Provided entries>
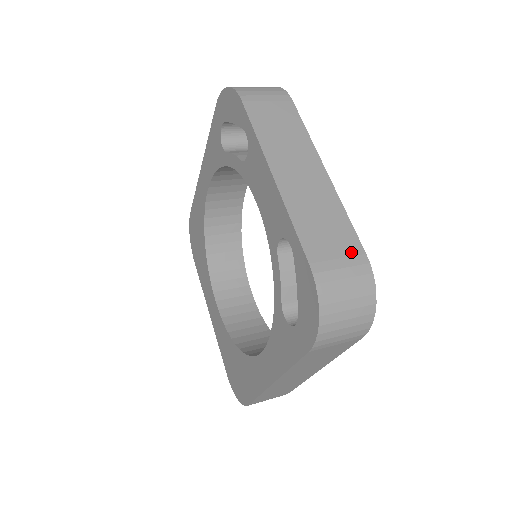
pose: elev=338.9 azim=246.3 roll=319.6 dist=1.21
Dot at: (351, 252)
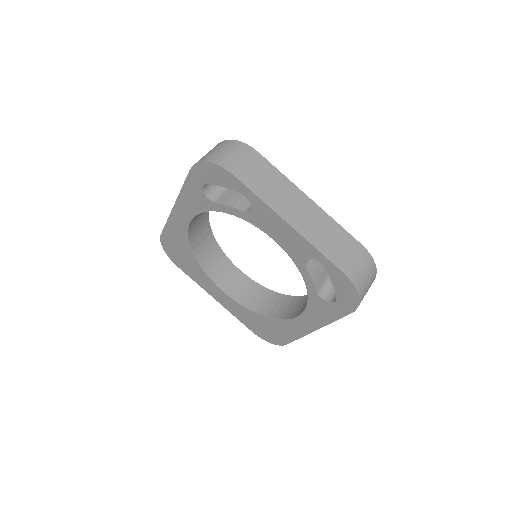
Dot at: (355, 249)
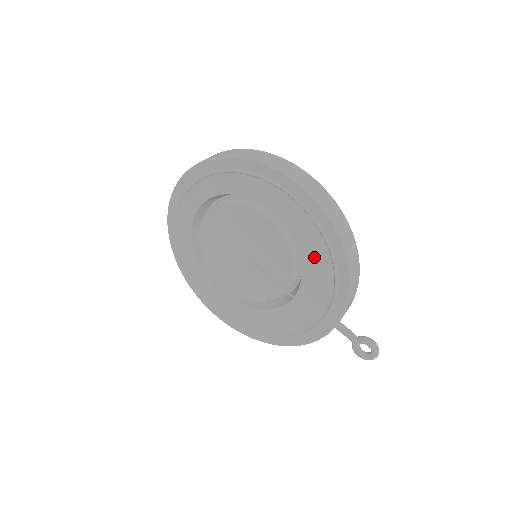
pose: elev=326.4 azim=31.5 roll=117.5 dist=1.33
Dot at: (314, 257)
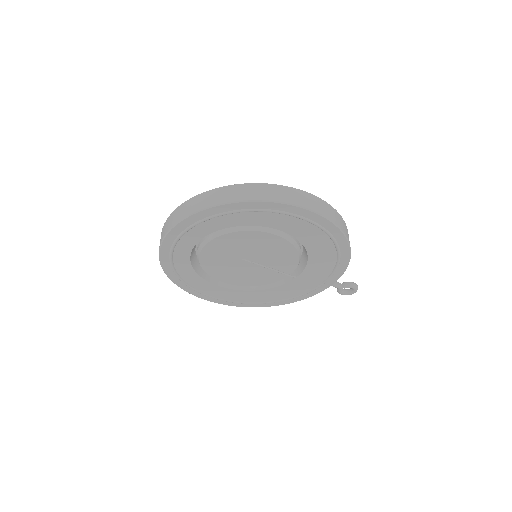
Dot at: (321, 253)
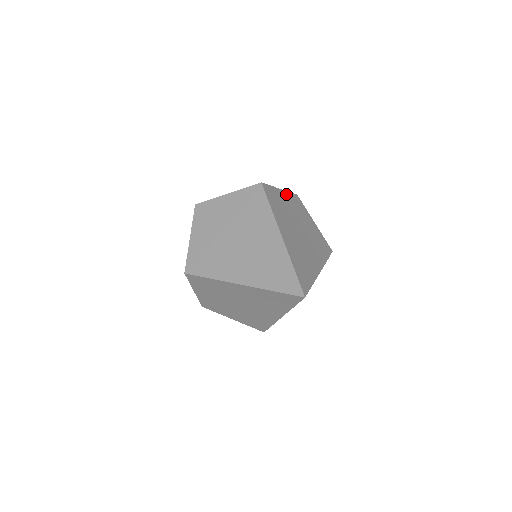
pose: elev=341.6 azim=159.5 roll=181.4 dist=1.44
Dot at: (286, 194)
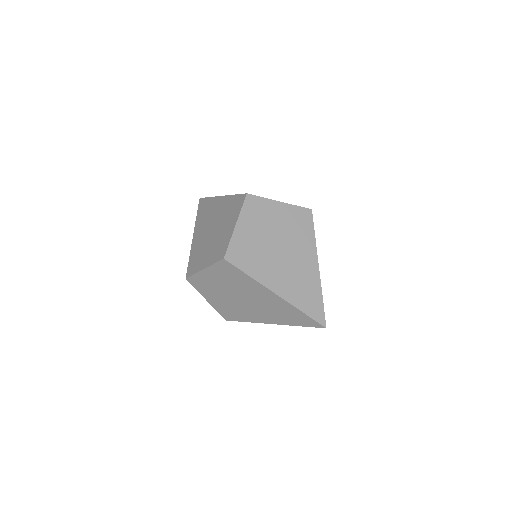
Dot at: occluded
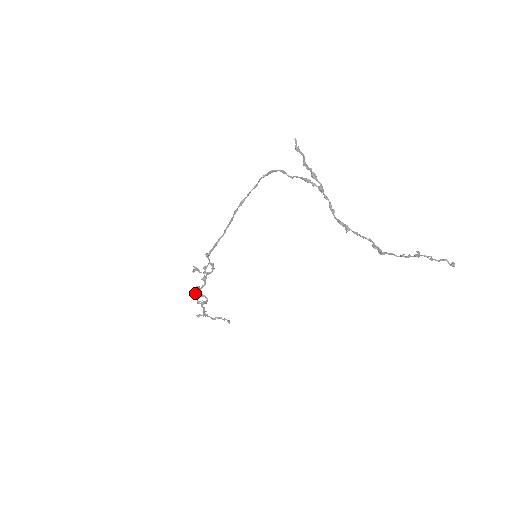
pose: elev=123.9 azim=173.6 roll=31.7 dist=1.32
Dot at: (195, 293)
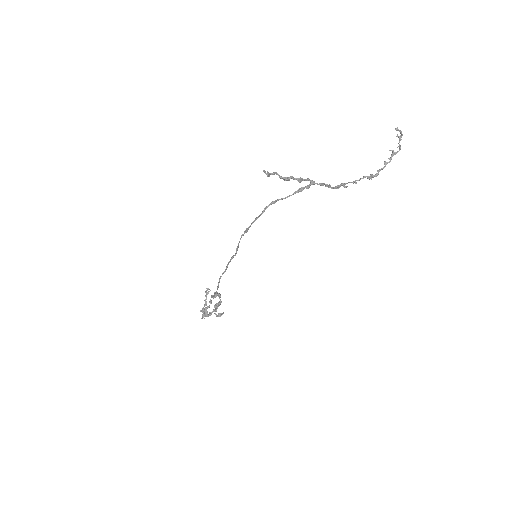
Dot at: occluded
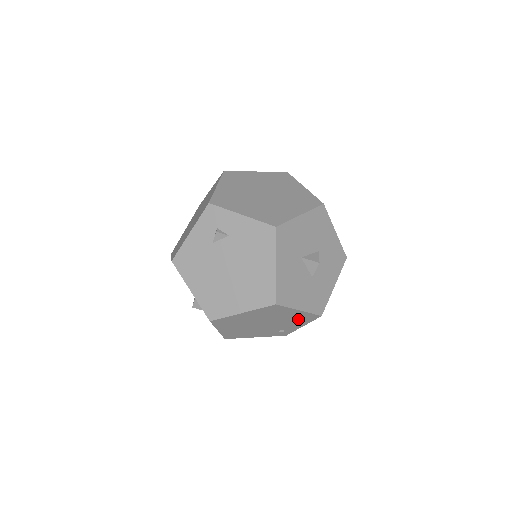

Given exercise>
Copy every line of text from all of the items above, character for character, and omit the pictures.

Correct answer>
pose: elev=338.9 azim=246.3 roll=319.6 dist=1.21
Dot at: (351, 252)
Dot at: (355, 249)
pose: elev=326.4 azim=31.5 roll=117.5 dist=1.33
Dot at: (314, 257)
Dot at: (321, 253)
pose: elev=341.6 azim=159.5 roll=181.4 dist=1.44
Dot at: (286, 194)
Dot at: occluded
pose: elev=123.9 azim=173.6 roll=31.7 dist=1.32
Dot at: (195, 293)
Dot at: occluded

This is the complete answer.